#### Recorded information
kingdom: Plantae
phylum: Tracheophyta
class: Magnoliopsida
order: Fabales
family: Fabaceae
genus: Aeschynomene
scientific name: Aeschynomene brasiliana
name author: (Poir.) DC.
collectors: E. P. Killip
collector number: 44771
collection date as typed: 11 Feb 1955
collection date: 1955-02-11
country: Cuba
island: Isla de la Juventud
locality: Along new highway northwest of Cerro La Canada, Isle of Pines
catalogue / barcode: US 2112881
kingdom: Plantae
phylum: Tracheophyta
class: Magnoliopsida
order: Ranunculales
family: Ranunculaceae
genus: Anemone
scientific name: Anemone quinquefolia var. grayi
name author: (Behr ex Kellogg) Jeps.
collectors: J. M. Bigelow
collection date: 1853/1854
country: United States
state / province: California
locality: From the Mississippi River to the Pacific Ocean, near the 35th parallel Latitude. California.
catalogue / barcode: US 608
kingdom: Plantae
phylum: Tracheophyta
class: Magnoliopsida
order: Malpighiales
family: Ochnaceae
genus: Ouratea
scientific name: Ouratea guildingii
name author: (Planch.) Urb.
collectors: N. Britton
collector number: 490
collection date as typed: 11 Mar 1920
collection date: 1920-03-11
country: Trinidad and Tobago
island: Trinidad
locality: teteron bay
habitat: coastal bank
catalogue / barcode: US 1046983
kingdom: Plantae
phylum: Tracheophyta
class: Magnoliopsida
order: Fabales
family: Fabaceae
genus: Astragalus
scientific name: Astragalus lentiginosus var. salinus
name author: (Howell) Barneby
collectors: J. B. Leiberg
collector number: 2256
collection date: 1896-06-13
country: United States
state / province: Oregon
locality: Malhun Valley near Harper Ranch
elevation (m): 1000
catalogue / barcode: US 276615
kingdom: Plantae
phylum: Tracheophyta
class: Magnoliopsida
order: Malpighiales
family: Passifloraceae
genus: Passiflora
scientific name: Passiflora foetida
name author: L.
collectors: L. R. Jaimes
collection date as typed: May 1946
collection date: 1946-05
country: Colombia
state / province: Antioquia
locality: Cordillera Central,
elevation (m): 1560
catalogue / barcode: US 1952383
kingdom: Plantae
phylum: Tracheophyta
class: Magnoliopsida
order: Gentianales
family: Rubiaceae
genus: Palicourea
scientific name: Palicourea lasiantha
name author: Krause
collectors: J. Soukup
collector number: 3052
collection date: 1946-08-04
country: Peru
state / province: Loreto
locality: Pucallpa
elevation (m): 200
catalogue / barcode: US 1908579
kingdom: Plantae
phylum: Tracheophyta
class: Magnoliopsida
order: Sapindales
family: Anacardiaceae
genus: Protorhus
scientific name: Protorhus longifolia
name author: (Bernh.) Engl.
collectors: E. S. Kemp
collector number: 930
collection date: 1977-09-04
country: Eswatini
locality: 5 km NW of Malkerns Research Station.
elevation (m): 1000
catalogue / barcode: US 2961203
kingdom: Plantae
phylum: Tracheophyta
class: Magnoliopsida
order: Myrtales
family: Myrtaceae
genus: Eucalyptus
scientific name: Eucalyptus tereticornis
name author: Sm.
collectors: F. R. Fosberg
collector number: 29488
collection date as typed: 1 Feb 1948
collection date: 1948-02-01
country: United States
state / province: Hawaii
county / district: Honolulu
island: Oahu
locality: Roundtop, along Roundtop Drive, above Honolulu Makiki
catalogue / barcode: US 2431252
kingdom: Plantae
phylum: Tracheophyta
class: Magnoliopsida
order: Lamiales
########
Return the entire listing above line for line, with every entry copied character for character.

Answer for the task >>
kingdom: Plantae
phylum: Tracheophyta
class: Magnoliopsida
order: Fabales
family: Fabaceae
genus: Aeschynomene
scientific name: Aeschynomene brasiliana
name author: (Poir.) DC.
collectors: E. P. Killip
collector number: 44771
collection date as typed: 11 Feb 1955
collection date: 1955-02-11
country: Cuba
island: Isla de la Juventud
locality: Along new highway northwest of Cerro La Canada, Isle of Pines
catalogue / barcode: US 2112881
kingdom: Plantae
phylum: Tracheophyta
class: Magnoliopsida
order: Ranunculales
family: Ranunculaceae
genus: Anemone
scientific name: Anemone quinquefolia var. grayi
name author: (Behr ex Kellogg) Jeps.
collectors: J. M. Bigelow
collection date: 1853/1854
country: United States
state / province: California
locality: From the Mississippi River to the Pacific Ocean, near the 35th parallel Latitude. California.
catalogue / barcode: US 608
kingdom: Plantae
phylum: Tracheophyta
class: Magnoliopsida
order: Malpighiales
family: Ochnaceae
genus: Ouratea
scientific name: Ouratea guildingii
name author: (Planch.) Urb.
collectors: N. Britton
collector number: 490
collection date as typed: 11 Mar 1920
collection date: 1920-03-11
country: Trinidad and Tobago
island: Trinidad
locality: teteron bay
habitat: coastal bank
catalogue / barcode: US 1046983
kingdom: Plantae
phylum: Tracheophyta
class: Magnoliopsida
order: Fabales
family: Fabaceae
genus: Astragalus
scientific name: Astragalus lentiginosus var. salinus
name author: (Howell) Barneby
collectors: J. B. Leiberg
collector number: 2256
collection date: 1896-06-13
country: United States
state / province: Oregon
locality: Malhun Valley near Harper Ranch
elevation (m): 1000
catalogue / barcode: US 276615
kingdom: Plantae
phylum: Tracheophyta
class: Magnoliopsida
order: Malpighiales
family: Passifloraceae
genus: Passiflora
scientific name: Passiflora foetida
name author: L.
collectors: L. R. Jaimes
collection date as typed: May 1946
collection date: 1946-05
country: Colombia
state / province: Antioquia
locality: Cordillera Central,
elevation (m): 1560
catalogue / barcode: US 1952383
kingdom: Plantae
phylum: Tracheophyta
class: Magnoliopsida
order: Gentianales
family: Rubiaceae
genus: Palicourea
scientific name: Palicourea lasiantha
name author: Krause
collectors: J. Soukup
collector number: 3052
collection date: 1946-08-04
country: Peru
state / province: Loreto
locality: Pucallpa
elevation (m): 200
catalogue / barcode: US 1908579
kingdom: Plantae
phylum: Tracheophyta
class: Magnoliopsida
order: Sapindales
family: Anacardiaceae
genus: Protorhus
scientific name: Protorhus longifolia
name author: (Bernh.) Engl.
collectors: E. S. Kemp
collector number: 930
collection date: 1977-09-04
country: Eswatini
locality: 5 km NW of Malkerns Research Station.
elevation (m): 1000
catalogue / barcode: US 2961203
kingdom: Plantae
phylum: Tracheophyta
class: Magnoliopsida
order: Myrtales
family: Myrtaceae
genus: Eucalyptus
scientific name: Eucalyptus tereticornis
name author: Sm.
collectors: F. R. Fosberg
collector number: 29488
collection date as typed: 1 Feb 1948
collection date: 1948-02-01
country: United States
state / province: Hawaii
county / district: Honolulu
island: Oahu
locality: Roundtop, along Roundtop Drive, above Honolulu Makiki
catalogue / barcode: US 2431252
kingdom: Plantae
phylum: Tracheophyta
class: Magnoliopsida
order: Lamiales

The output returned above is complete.